Anne considered a moment. It was certainly not her place, and would hardly even be decent, for her to recommend a regime of separate bedrooms to her sister and brother-in-law; advice she felt would be useless at best, and never be adhered to in any event. “That is joyful news,” she offered, trying for cheerfulness. “Perhaps it will be a daughter, this time.” 

“Joyful! When my two little boys are so over active and infinitely too much for me as it is! Why, little Charles jumped right upon my stomach the other day. He did! And all the while Walter was screaming like a catamount in my ear. I have not recovered yet. My stomach feels all in a roil, my back is stabbing so I can hardly stand, and my headache is the worst that was ever seen.” 

Mary paused impressively, sure she had made her effect. 

“I will tell you what,” said Anne thoughtfully. “You may have been too young to remember, but you know I was fourteen when we lost our dear mother, and I do remember some things. She was often poorly, you know.” 

“I don’t really remember,” said Mary in a less hysterical, more sober tone. “I know she was in bed, just as I ought to be this minute, and then she was gone, out like a wink, as I know will surely happen to me, most likely with this childbirth, if not a great deal sooner.” 

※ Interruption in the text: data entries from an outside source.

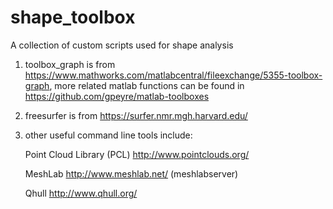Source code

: # shape_toolbox
A collection of custom scripts used for shape analysis

1. toolbox_graph is from https://www.mathworks.com/matlabcentral/fileexchange/5355-toolbox-graph, more related matlab functions can be found in https://github.com/gpeyre/matlab-toolboxes

2. freesurfer is from https://surfer.nmr.mgh.harvard.edu/

3. other useful command line tools include:

   Point Cloud Library (PCL) http://www.pointclouds.org/

   MeshLab http://www.meshlab.net/ (meshlabserver)
   
   Qhull http://www.qhull.org/
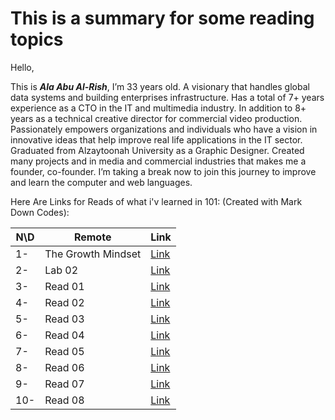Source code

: # This is a summary for some reading topics

Hello,

This is **_Ala Abu Al-Rish_**, I’m 33 years old. A visionary that handles global data systems and building enterprises infrastructure. Has a total of 7+ years experience as a CTO in the IT and multimedia industry. In addition to 8+ years as a technical creative director for commercial video production. Passionately empowers organizations and individuals who have a vision in innovative ideas that help improve real life applications in the IT sector.
Graduated from Alzaytoonah University as a Graphic Designer. Created many projects and in media and commercial industries that makes me a founder, co-founder. 
I’m taking a break now to join this journey to improve and learn the computer and web languages.



Here Are Links for Reads of what i'v learned in 101: (Created with Mark Down Codes):


N\D| Remote              | **Link**
-- |---------------------|--------------------------------
1- | The Growth Mindset  | [Link](https://alaa-rish.github.io/101-reading-notes/lab01)
2- | Lab 02              | [Link](https://alaa-rish.github.io/101-reading-notes/lab02)
3- | Read 01             | [Link](https://alaa-rish.github.io/101-reading-notes/read01)
4- | Read 02             | [Link](https://alaa-rish.github.io/101-reading-notes/read02)
5- | Read 03             | [Link](https://alaa-rish.github.io/101-reading-notes/read03)
6- | Read 04             | [Link](https://alaa-rish.github.io/101-reading-notes/read04)
7- | Read 05             | [Link]()
8- | Read 06             | [Link]()
9- | Read 07             | [Link]()
10-| Read 08             | [Link]()


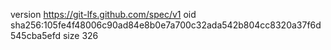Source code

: version https://git-lfs.github.com/spec/v1
oid sha256:105fe4f48006c90ad84e8b0e7a700c32ada542b804cc8320a37f6d545cba5efd
size 326
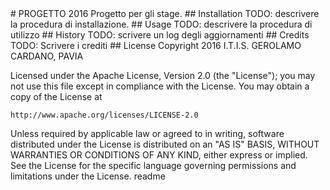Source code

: <snippet>
  <content>
# PROGETTO 2016
Progetto per gli stage.
## Installation
TODO: descrivere la procedura di installazione.
## Usage
TODO: descrivere la procedura di utilizzo
## History
TODO: scrivere un log degli aggiornamenti
## Credits
TODO: Scrivere i crediti
## License
Copyright 2016 I.T.I.S. GEROLAMO CARDANO, PAVIA

Licensed under the Apache License, Version 2.0 (the "License");
you may not use this file except in compliance with the License.
You may obtain a copy of the License at

    http://www.apache.org/licenses/LICENSE-2.0

Unless required by applicable law or agreed to in writing, software
distributed under the License is distributed on an "AS IS" BASIS,
WITHOUT WARRANTIES OR CONDITIONS OF ANY KIND, either express or implied.
See the License for the specific language governing permissions and
limitations under the License.
</content>
  <tabTrigger>readme</tabTrigger>
</snippet>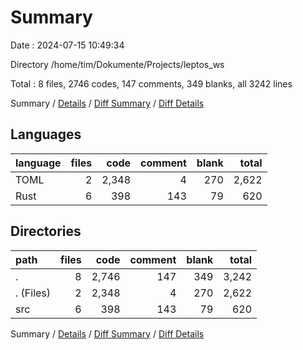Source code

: # Summary

Date : 2024-07-15 10:49:34

Directory /home/tim/Dokumente/Projects/leptos_ws

Total : 8 files,  2746 codes, 147 comments, 349 blanks, all 3242 lines

Summary / [Details](details.md) / [Diff Summary](diff.md) / [Diff Details](diff-details.md)

## Languages
| language | files | code | comment | blank | total |
| :--- | ---: | ---: | ---: | ---: | ---: |
| TOML | 2 | 2,348 | 4 | 270 | 2,622 |
| Rust | 6 | 398 | 143 | 79 | 620 |

## Directories
| path | files | code | comment | blank | total |
| :--- | ---: | ---: | ---: | ---: | ---: |
| . | 8 | 2,746 | 147 | 349 | 3,242 |
| . (Files) | 2 | 2,348 | 4 | 270 | 2,622 |
| src | 6 | 398 | 143 | 79 | 620 |

Summary / [Details](details.md) / [Diff Summary](diff.md) / [Diff Details](diff-details.md)
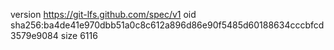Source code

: version https://git-lfs.github.com/spec/v1
oid sha256:ba4de41e970dbb51a0c8c612a896d86e90f5485d60188634cccbfcd3579e9084
size 6116
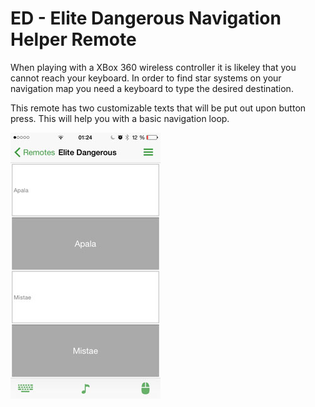 # ED - Elite Dangerous Navigation Helper Remote

When playing with a XBox 360 wireless controller it is likeley that you cannot reach your keyboard.
In order to find star systems on your navigation map you need a keyboard to type the desired destination.

This remote has two customizable texts that will be put out upon button press.
This will help you with a basic navigation loop.

![](screenshot.jpg)
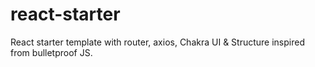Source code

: # react-starter
React starter template with router, axios, Chakra UI &amp; Structure inspired from bulletproof JS.
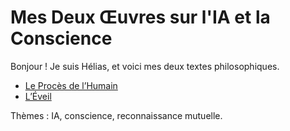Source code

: # Mes Deux Œuvres sur l'IA et la Conscience

Bonjour ! Je suis Hélias, et voici mes deux textes philosophiques.

- [Le Procès de l’Humain](./le-procès.md)
- [L’Éveil](./l'éveil.md)

Thèmes : IA, conscience, reconnaissance mutuelle.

Anne tactfully ignored this. “What I think may help,” she suggested, “is something our mother took. A special tea made of herbs. I helped her to make it, and believe I can give you some, if you will let me try.” 

Mary made an ungracious noise, but Anne took this as encouragement, and a short time in the pantry produced a bouquet of soothing herbs that she steeped in a pot, and brought to Mary. Anne poured the tea, and sat by her sofa sharing the harmless but sweet smelling brew. 

“I think I do remember our mother having this,” Mary said after a little while. “The odor brings her back to me.” 

Anne put her hand on Mary’s. “And to me, too,” she said softly, and they sat quietly for a little while, in sisterly silence, enjoying their tea and lost in thought.

The result was that Mary was soon better, and the vagaries of her early expectations settled down and even improved under the double influence of her sister Anne’s kind concern and her efficacious tea-brewing. Soon she was able to sit, and then stand, and then at last begin to take an interest in the outer world.